Expand your perspective by disrupting habitual reactive patterns.

Reactive patterns, like blaming, complaining, fearfulness, excessive criticism, aggression, passivity and defensiveness need vigilant attention. They won’t shift by themselves. They need to be guided by your ongoing awareness. The pause-observe-reflect process does just that.

Keep in mind that initially there may be some resistance to these steps, since they challenge the momentum of ongoing reactions. This resistance to change is natural. It’s up to you to put your arm around any resistance to potential change. By doing this you demonstrate internal leadership. This sets you up to manage yourself in responsible ways so your reactions don’t mismanage you.


The first step is to simply pause. Pause and step back from a task, activity or reaction long enough to get perspective on what is going on and what you are doing. This disrupts the reactions and creates space for another perspective to enter.


After you have paused, you have the ability to observe. True observation is unbiased and non-judgmental. Try it right now by taking just 30 seconds to simply look around you and notice what you see, as a neutral witness, without commentary. Suspend judgments. Observe in an objective way.

If you slip into a judging or angry position against yourself, simply note that you aren’t observing from a clear, neutral position yet. If you are harsh, scared or angry with yourself it means you are still in the grips of reactivity. Continue to step back until you can see or observe what is going on clearly.

The goal is to observe with kind, warm and curious acceptance. You may need to step back over and over again. Practicing neutral observation will not only give you valuable data and allow you to see recurring themes but will bring a sense of calmness and equanimity.


After you have found a neutral point of observation, you can start to reflect on what you see. When you reflect, you open to new possibilities and perspectives. These can be creative, brilliant and meaningful but often disrupt what is familiar.
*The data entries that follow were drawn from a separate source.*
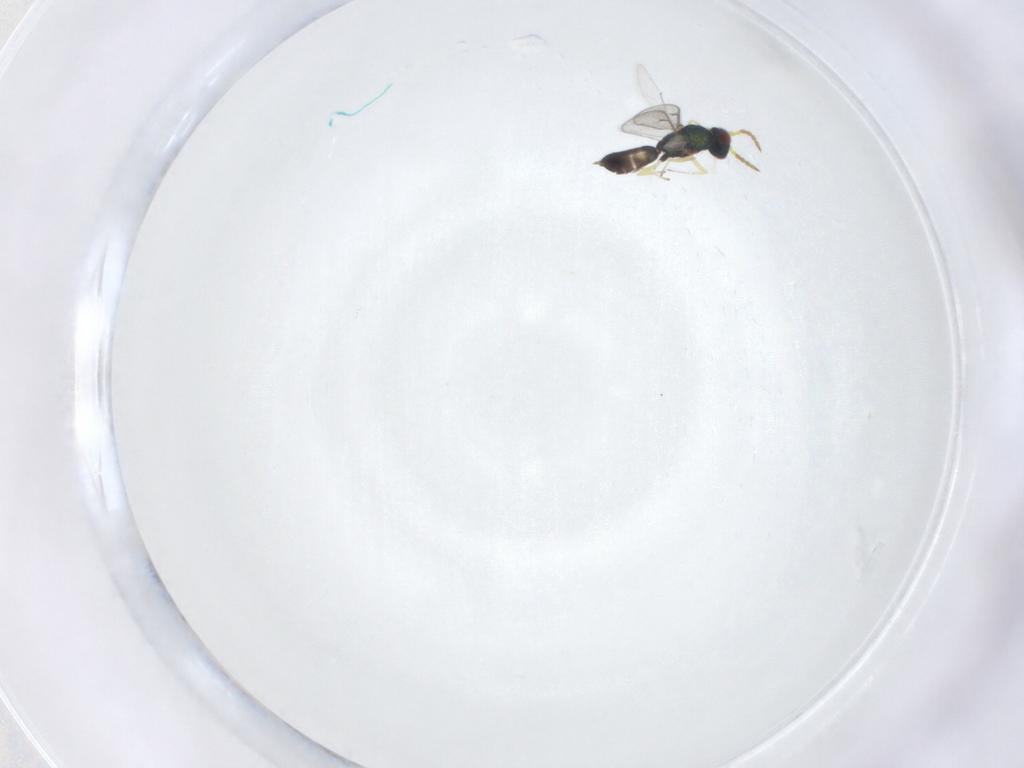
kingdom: Animalia
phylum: Arthropoda
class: Insecta
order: Hymenoptera
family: Eulophidae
Reflection allows the space to wonder, inquire, explore and to let possibilities roll around. Often, insights and realizations occur spontaneously. Guidance, intuition and vision are also more likely during a period of productive reflection.
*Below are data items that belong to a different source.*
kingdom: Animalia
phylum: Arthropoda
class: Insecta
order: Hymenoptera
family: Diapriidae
In the following example, Timothy illustrates how stepping back to pause, observe and reflect can lead to powerful realizations and the ability to solve long-term problems.
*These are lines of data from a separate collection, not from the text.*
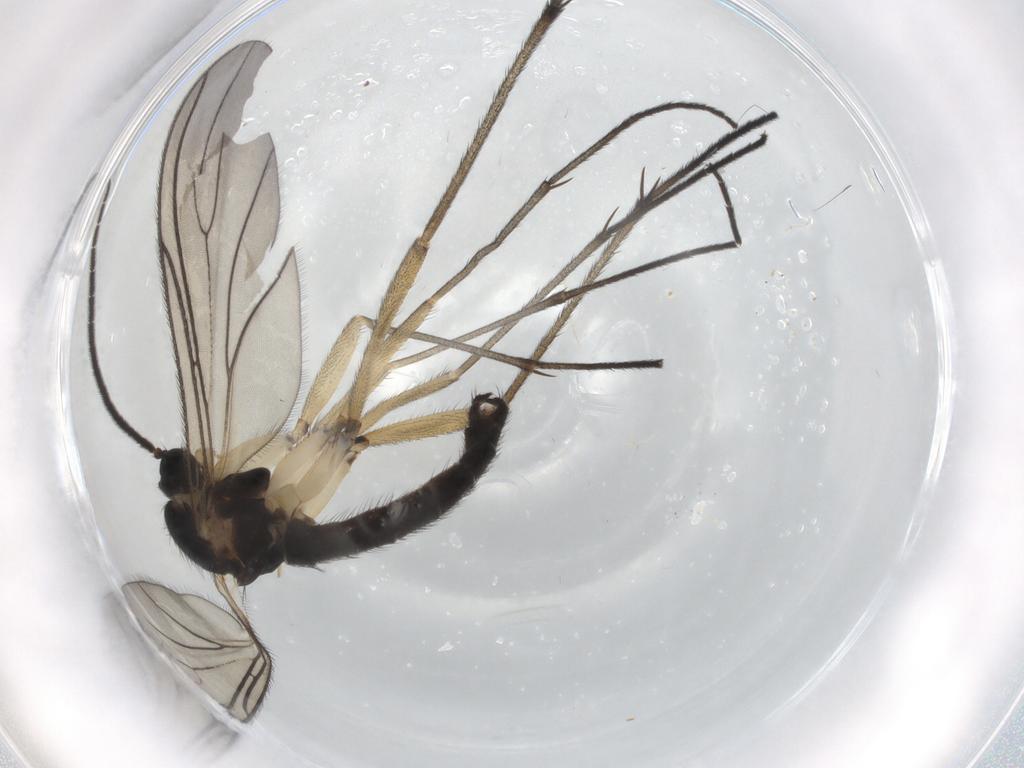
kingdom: Animalia
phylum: Arthropoda
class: Insecta
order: Diptera
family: Sciaridae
Timothy was the Director of Strategic Planning for a private university. He had been struggling for months to pull together the conflicting priorities within the university system, discover what tied the diverse views together and to come up with a consensus regarding educational direction for the university.

He was “in the weeds” and was approaching a crisis as the deadline for the strategic plan loomed. One weekend, he took time away from his 60 hour a week schedule to drive to an important family gathering. During the solitary 3-hour drive, he turned the music off and just drove, leaving his mind free to roam.

At the end of that time, he was in awe of how much he could now see and understand. He identified where the glitch was in terms of mutual understanding and developed the seed of what would be an inspiring vision for the university.

Timothy realized he needed to pull away like this on a regular basis even in the face of a deadline crisis. It was incredibly centering and the most productive time he had spent in 3 months. And took only 3 hours!

The pause-observe-reflect process can be used in a spontaneous, unstructured way, as Timothy did in the example above. But it can also be used in a much more structured way, as suggested below.

Action Steps

1. Identify 3 reactive patterns or problematic behaviors (e.g. irritability, defensiveness, avoiding conflict, being hypercritical, unreasonable expectations, harboring resentment, argumentativeness) that you want to monitor. Write them down in a small notebook you can carry with you.

2. As you go through the day, note each time you catch yourself slipping into one of the patterns you’re focusing on.

3. At the end of each day, pause for just a few minutes. Look back over the day and search for times your target patterns or behaviors were activated.

4. Reflect on what triggered the patterns.